Saturday, May 18, 2019

Amber Brown: Batteries Included, But They're Leaking



Amber Brown of the Twisted project shared her criticisms of the Python standard library. This proved to be the day’s most controversial talk; Guido van Rossum stormed from the room during Q & A.

Read more 2019 Python Language Summit coverage.

Applications Need More Than The Standard Library

Python claims to ship with batteries included, but according to Brown, without external packages it is only “marginally useful.” For example, asyncio requires external libraries to connect to a database or to speak HTTP. Brown asserted that there were many such dependencies from the standard library to PyPI: typing works best with mypy, the ssl module requires a monkeypatch to connect to non-ASCII domain names, datetime needs pytz, and six is non-optional for writing code for Python 2 and 3.

Other standard library modules are simply inferior to alternatives on PyPI. The http.client documentation advises readers to use Requests, and the datetime module is confusing compared to its competitors such as arrow, dateutil, and moment.

Poor Quality, Lagging Features, And Obsolete Code


“Python's batteries are leaking,” said Brown.
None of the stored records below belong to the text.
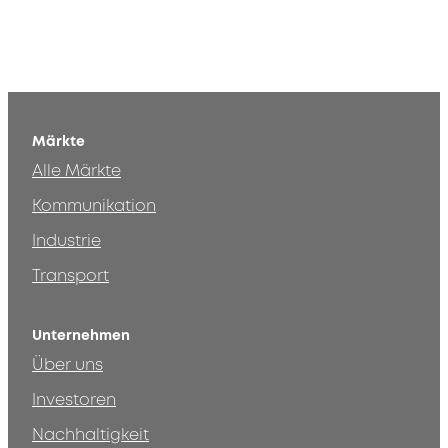
Märkte
Alle Märkte
Kommunikation
Industrie
Transport
Unternehmen
Über uns
Investoren
Nachhaltigkeit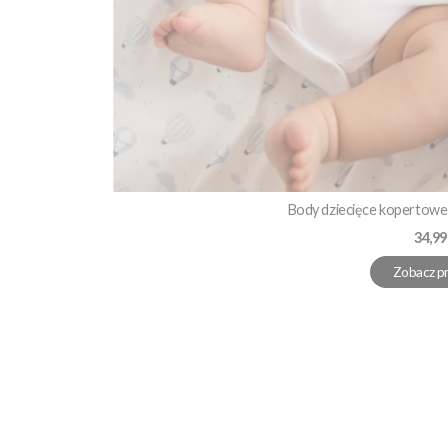
Body dziecięce kopertowe 
Cena
34,99
Zobacz p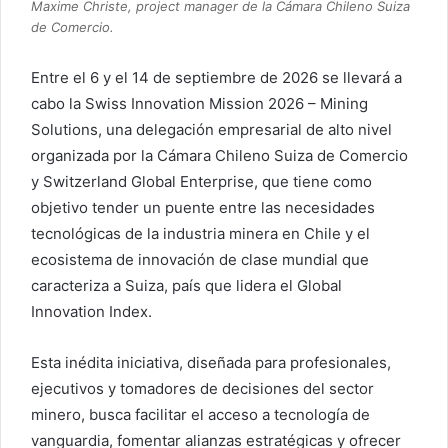
Maxime Christe, project manager de la Cámara Chileno Suiza
de Comercio.
Entre el 6 y el 14 de septiembre de 2026 se llevará a
cabo la Swiss Innovation Mission 2026 – Mining
Solutions, una delegación empresarial de alto nivel
organizada por la Cámara Chileno Suiza de Comercio
y Switzerland Global Enterprise, que tiene como
objetivo tender un puente entre las necesidades
tecnológicas de la industria minera en Chile y el
ecosistema de innovación de clase mundial que
caracteriza a Suiza, país que lidera el Global
Innovation Index.
Esta inédita iniciativa, diseñada para profesionales,
ejecutivos y tomadores de decisiones del sector
minero, busca facilitar el acceso a tecnología de
vanguardia, fomentar alianzas estratégicas y ofrecer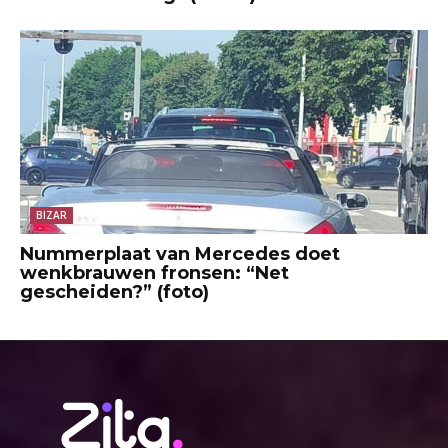
BIZAR
Nummerplaat van Mercedes doet
wenkbrauwen fronsen: “Net
gescheiden?” (foto)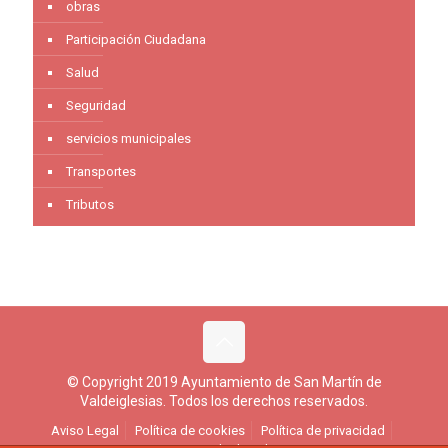
obras
Participación Ciudadana
Salud
Seguridad
servicios municipales
Transportes
Tributos
© Copyright 2019 Ayuntamiento de San Martín de
Valdeiglesias. Todos los derechos reservados.
Aviso Legal
Política de cookies
Política de privacidad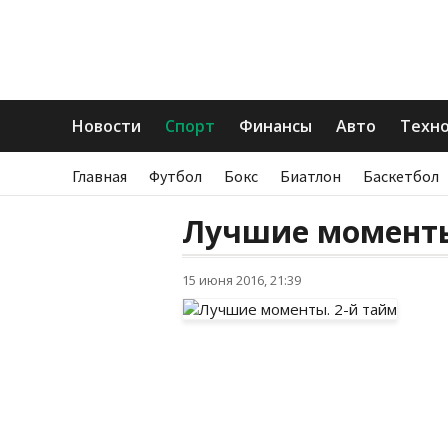
Новости
Спорт
Финансы
Авто
Техн
Главная
Футбол
Бокс
Биатлон
Баскетбол
Лучшие моменты
15 июня 2016, 21:39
She thinks that some bugs in the standard library will never be fixed. And even when bugs are fixed, PyPI libraries like Twisted cannot assume they run on the latest Python, so they must preserve their bug workarounds forever.
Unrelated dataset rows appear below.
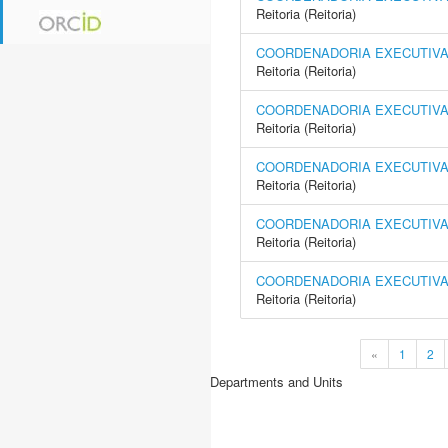
Reitoria (Reitoria)
COORDENADORIA EXECUTIVA 
Reitoria (Reitoria)
COORDENADORIA EXECUTIVA
Reitoria (Reitoria)
COORDENADORIA EXECUTIVA 
Reitoria (Reitoria)
COORDENADORIA EXECUTIVA 
Reitoria (Reitoria)
COORDENADORIA EXECUTIVA 
Reitoria (Reitoria)
«
1
2
Departments and Units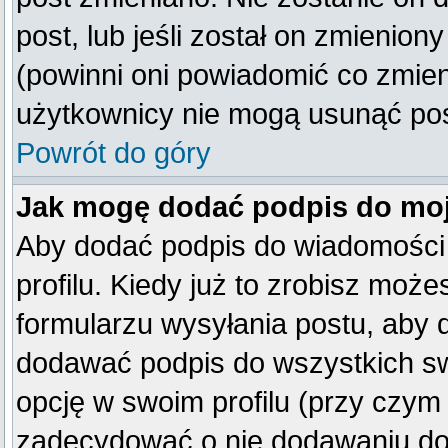
post, lub jeśli został on zmienio
(powinni oni powiadomić co zmienil
użytkownicy nie mogą usunąć post
Powrót do góry
Jak mogę dodać podpis do mo
Aby dodać podpis do wiadomości
profilu. Kiedy już to zrobisz mo
formularzu wysyłania postu, aby
dodawać podpis do wszystkich s
opcję w swoim profilu (przy czy
zadecydować o nie dodawaniu do 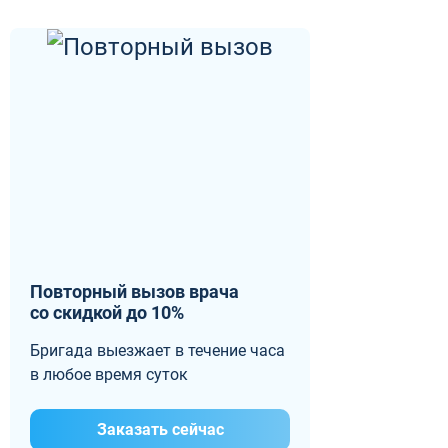
Повторный вызов врача
со скидкой до 10%
Бригада выезжает в течение часа
в любое время суток
Заказать сейчас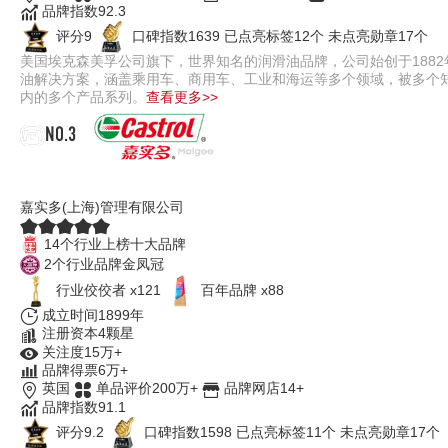
品牌指数92.3
评分9
口碑指数1639
已点亮标签12个
未点亮勋章17个
美国埃克森美孚公司旗下，世界知名的润滑油品牌，公司始创于188
油解决方案，涵盖乘用车、商用车、工业和海运等多个领域，被多个
内的多个产品系列。
查看更多>>
NO.3
Castrol嘉实多
嘉实多(上海)管理有限公司
14个行业上榜十大品牌
2个行业品牌金凤冠
行业佼佼者 x121
百年品牌 x88
成立时间1899年
注册资本4颗星
关注度15万+
品牌得票6万+
英国
单品评价200万+
品牌网店14+
品牌指数91.1
评分9.2
口碑指数1598
已点亮标签11个
未点亮勋章17个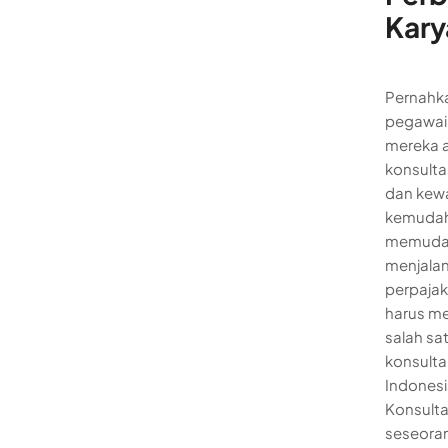
Kary
Pernahk
pegawai a
mereka a
konsulta
dan kewa
kemudaha
memudah
menjalan
perpajak
harus me
salah sa
konsultan
Indonesi
Konsulta
seseoran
There are many modules that few applications use, but there is no method to install a subset of the standard library. Brown called out the XML parser and tkinter in particular for making the standard library larger and harder to build, burdening all programmers for the sake of a few. As Russell Keith-Magee had described earlier in the day, the size of the standard library makes it difficult for PyBee to run Python on constrained devices. Brown also noted that some standard library modules were optimized in C for Python 3, but had to be reimplemented in pure Python for PyPy to support them.

Brown identified new standard library features that were “too little, too late,” leaving users to depend on backports to use those features in Python 2. For example, socket.sendmsg was added only recently, meaning Twisted must ship its own C extension to use sendmsg in Python 2. Although Python 2 is nearly at its end of life, this only holds for the core developers, according to Brown, and for users, Red Hat and other distributors will keep Python 2 alive “until the goddam end of time.” Brown also mentioned that some itertools code is shown as examples in the documentation instead of shipped as functions in the itertools module.

Guido van Rossum, sitting at the back of the room, interrupted at this moment, “Can you keep to one topic? I'm sorry but this is just one long winding rant. What is your point?” Brown responded that her point was that there are a multitude of problems in the standard library.

Standard Library Modules Crowd Out Innovation


Brown’s most controversial opinion, in her own estimation, is that adding modules to the standard library stifles innovation, by discouraging programmers from using or contributing to competing PyPI packages. Ever since asyncio was announced she has had to explain why Twisted is still worthwhile, and now that data classes are in the standard library Hynek Schlawack must defend his attrs package. Even as standard library modules crowd out other projects, they lag behind them. According to Brown, “the standard library is where code sometimes goes to die,” because it is difficult and slow to contribute code there. She acknowledged recent improvements, from Mariatta Wijaya’s efforts in particular, but Python is still harder to contribute to than PyPI packages.

“So I know a lot of this is essentially a rant,” she concluded, “but it's fully intended to be.”

Discussion


Nick Coghlan interpreted Brown’s proposal as generalizing the “ensurepip” model to ensure some packages are always available but can be upgraded separately from the standard library, and he thought this was reasonable.

Van Rossum was less convinced. He asked again, “Amber, what is your point?” Brown said her point was to move asyncio to PyPI, along with most new feature development. “We should embrace PyPI,” she exhorted. Some ecosystems such as Javascript rely too much on packages, she conceded, but there are others like Rust that have small standard libraries and high-quality package repositories. She thinks that Python should move farther in that direction.

Van Rossum argued instead that if the Twisted team wants the ecosystem to evolve, they should stop supporting older Python versions and force users to upgrade. Brown acknowledged this point, but said half of Twisted users are still on Python 2 and it is difficult to abandon them. The debate at this point became personal for Van Rossum, and he left angrily.

Nathaniel Smith commented, “I'm noticing some tension here.” He guessed that Brown and the core team were talking past each other because the core team had different concerns from other Python programmers. Brown went further adding that because few Python core developers are also major library maintainers, library authors’ complaints are devalued or ignored.

The remaining core developers continued the technical discussion. Barry Warsaw said that the core team had discussed deprecating modules in the standard library, or creating slim distributions with a subset of it, but that it required a careful design. Others objected that slimming down the standard library risked breaking downstream code, or making work for programmers in enterprises that trust the standard library but not PyPI.

Pablo Galindo Salgado was concerned that moving modules from the standard library to PyPI would create an explosion of configurations to test, but in Brown’s opinion, “We are already living that life.” Some Linux and Python distributions have selectively backported features and fixes, leading to a much more complex set of configurations than the core team realizes.